Les fouilles archéologiques sont l’occasion de faire des découvertes de reliques ou indirectement de reliquaires: il convient ici de citer par exemple l’ouvrage de Brigitte Pitarakis sur les croix-reliquaires pectorales en bronze, dont un grand nombre a été mis au jours lors de fouilles de cimetières, de zones artisanales ou encore de maisons: si l’on ne peut pas de façon obligatoire dire que ces reliquaires ont renfermé un fragment de la vraie Croix, -en effet, ils pouvaient très bien contenir d’autres reliques- il est néanmoins possible de penser qu’un certain nombre a pu en contenir.

 

Les églises ou monastères ne sont pas non plus à dédaigner: par exemple, la Tunique d’Argenteuil a été redécouverte lors de travaux dans la zone du monastère, ou encore la Tunique de Trèves dans un coffre sous l’église au Moyen Age, ou encore des fragments de la relique de la vraie Croix sous des autels, dans des chapiteaux, des clochers…

 

N’oublions pas aussi les Lieux saints, par exemple le Saint-Sépulcre ou encore le Golgotha, découverts par Sainte Hélène lors de fouilles menées à Jérusalem.
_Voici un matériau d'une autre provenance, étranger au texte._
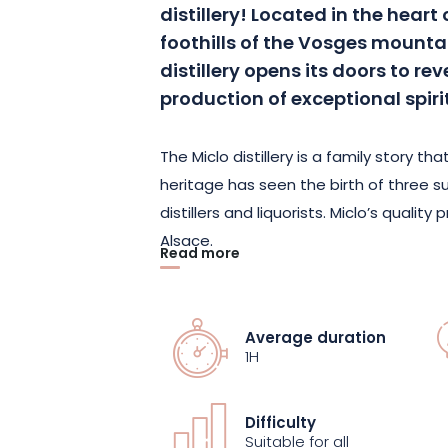
distillery!
Located in the heart 
foothills of the Vosges mountai
distillery opens its doors to re
production of exceptional spirit
The Miclo distillery is a family story th
heritage has seen the birth of three s
distillers and liquorists. Miclo’s quality
Alsace.
Read more
The distillery is a leader in the world of 
past fifteen years, it has also produce
Average duration
of flavored vodkas.
1H
On the program: a VIP tour that reveal
Difficulty
company over its 60-year history. Along
Suitable for all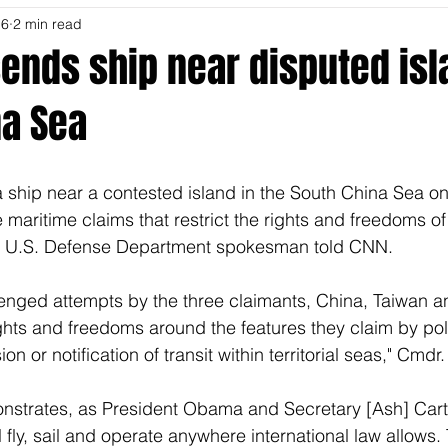
16
2 min read
sends ship near disputed isl
na Sea
 ship near a contested island in the South China Sea on
 maritime claims that restrict the rights and freedoms of
 a U.S. Defense Department spokesman told CNN. 
lenged attempts by the three claimants, China, Taiwan a
ights and freedoms around the features they claim by poli
on or notification of transit within territorial seas," Cmdr.
onstrates, as President Obama and Secretary [Ash] Cart
l fly, sail and operate anywhere international law allows. T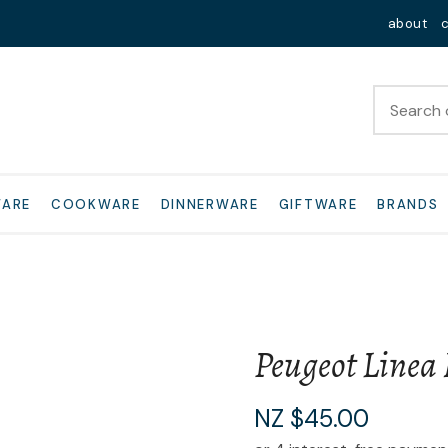
QUESTIONS?
Close
about
Your
Your
Name
*
Email
*
Your
WARE
COOKWARE
DINNERWARE
GIFTWARE
BRANDS
Question
*
Peugeot Linea 
I
NZ $45.00
a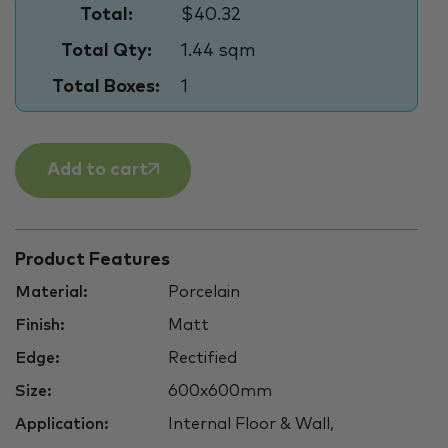
Total:
$40.32
Total Qty:
1.44 sqm
Total Boxes:
1
Add to cart
Product Features
Material:
Porcelain
Finish:
Matt
Edge:
Rectified
Size:
600x600mm
Application:
Internal Floor & Wall,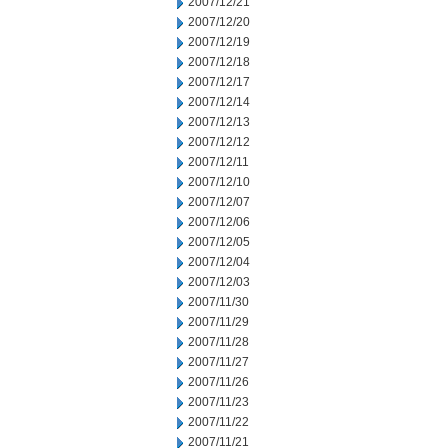
2007/12/21
2007/12/20
2007/12/19
2007/12/18
2007/12/17
2007/12/14
2007/12/13
2007/12/12
2007/12/11
2007/12/10
2007/12/07
2007/12/06
2007/12/05
2007/12/04
2007/12/03
2007/11/30
2007/11/29
2007/11/28
2007/11/27
2007/11/26
2007/11/23
2007/11/22
2007/11/21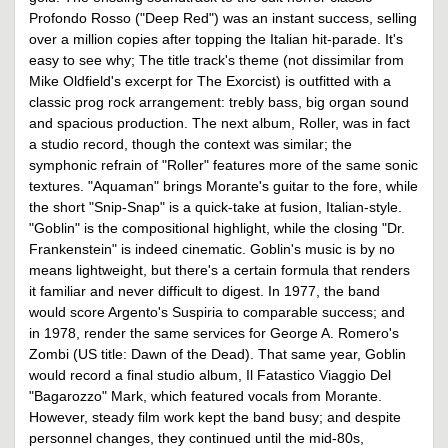
Profondo Rosso ("Deep Red") was an instant success, selling
over a million copies after topping the Italian hit-parade. It's
easy to see why; The title track's theme (not dissimilar from
Mike Oldfield's excerpt for The Exorcist) is outfitted with a
classic prog rock arrangement: trebly bass, big organ sound
and spacious production. The next album, Roller, was in fact
a studio record, though the context was similar; the
symphonic refrain of "Roller" features more of the same sonic
textures. "Aquaman" brings Morante's guitar to the fore, while
the short "Snip-Snap" is a quick-take at fusion, Italian-style.
"Goblin" is the compositional highlight, while the closing "Dr.
Frankenstein" is indeed cinematic. Goblin's music is by no
means lightweight, but there's a certain formula that renders
it familiar and never difficult to digest. In 1977, the band
would score Argento's Suspiria to comparable success; and
in 1978, render the same services for George A. Romero's
Zombi (US title: Dawn of the Dead). That same year, Goblin
would record a final studio album, Il Fatastico Viaggio Del
"Bagarozzo" Mark, which featured vocals from Morante.
However, steady film work kept the band busy; and despite
personnel changes, they continued until the mid-80s,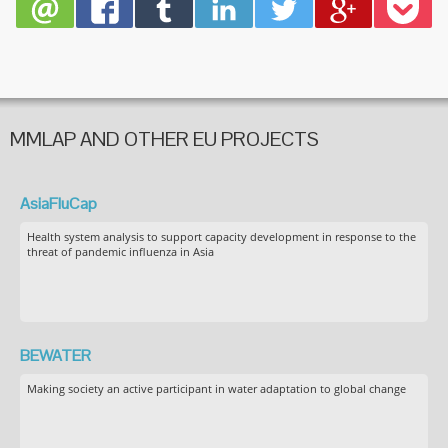
MMLAP AND OTHER EU PROJECTS
AsiaFluCap
Health system analysis to support capacity development in response to the
threat of pandemic influenza in Asia
BEWATER
Making society an active participant in water adaptation to global change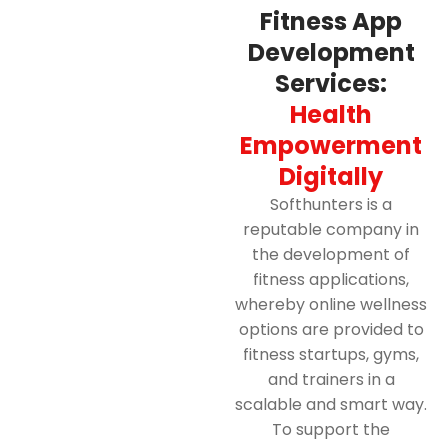
Fitness App
Development
Services:
Health
Empowerment
Digitally
Softhunters is a
reputable company in
the development of
fitness applications,
whereby online wellness
options are provided to
fitness startups, gyms,
and trainers in a
scalable and smart way.
To support the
Les archéologues d’aujourd’hui se sont encore penchés sur la zone et ont pu ainsi découvrir que le Golgotha actuel est bien en dehors de la ville de l’époque du Christ, ainsi que le disaient les évangiles.

 

La Prison du Christ a fait l’objet d’études archéologiques aussi, ainsi que les lieux de l’agonie du Christ par exemple, mais la liste n’est ici pas exhaustive.

 

N’oublions pas non plus les inscriptions épigraphiques, retrouvées lors de fouilles archéologiques et qui permettent de connaître l’existence antérieure d’une relique.

 

Voici deux exemples concrets:

 

Datée d’après 359, une "mensa" ou table, est pourvue d’une inscription désignant un fragment de la vraie Croix.[1]

 

Avant 374, au Cap Matifou, à Alger, l’inscription dédicatoire d’une basilique nomme un fragment de la vraie Croix.[2]

 

 

2. Les traditions orales

 

Même si elles sont difficilement vérifiables, elles ont pu jouer un grand rôle, surtout aux premiers siècles, pour la localisation des lieux saints, ou encore les lieux de cachette ou les historiques de certaines reliques de la Passion.

 

Au Moyen Age, on apportait une grande importance à la tradition orale que l’on pouvait juger fiable à cette époque, les écrits étant beaucoup moins répandus qu’actuellement. Quelquefois, on porte un jugement trop hâtif, considérant que les seules textes écrits ont de la valeur et qu'à partir du moment où on n'en trouve pas de traces à une époque donnée, la relique devient douteuse voir fausse.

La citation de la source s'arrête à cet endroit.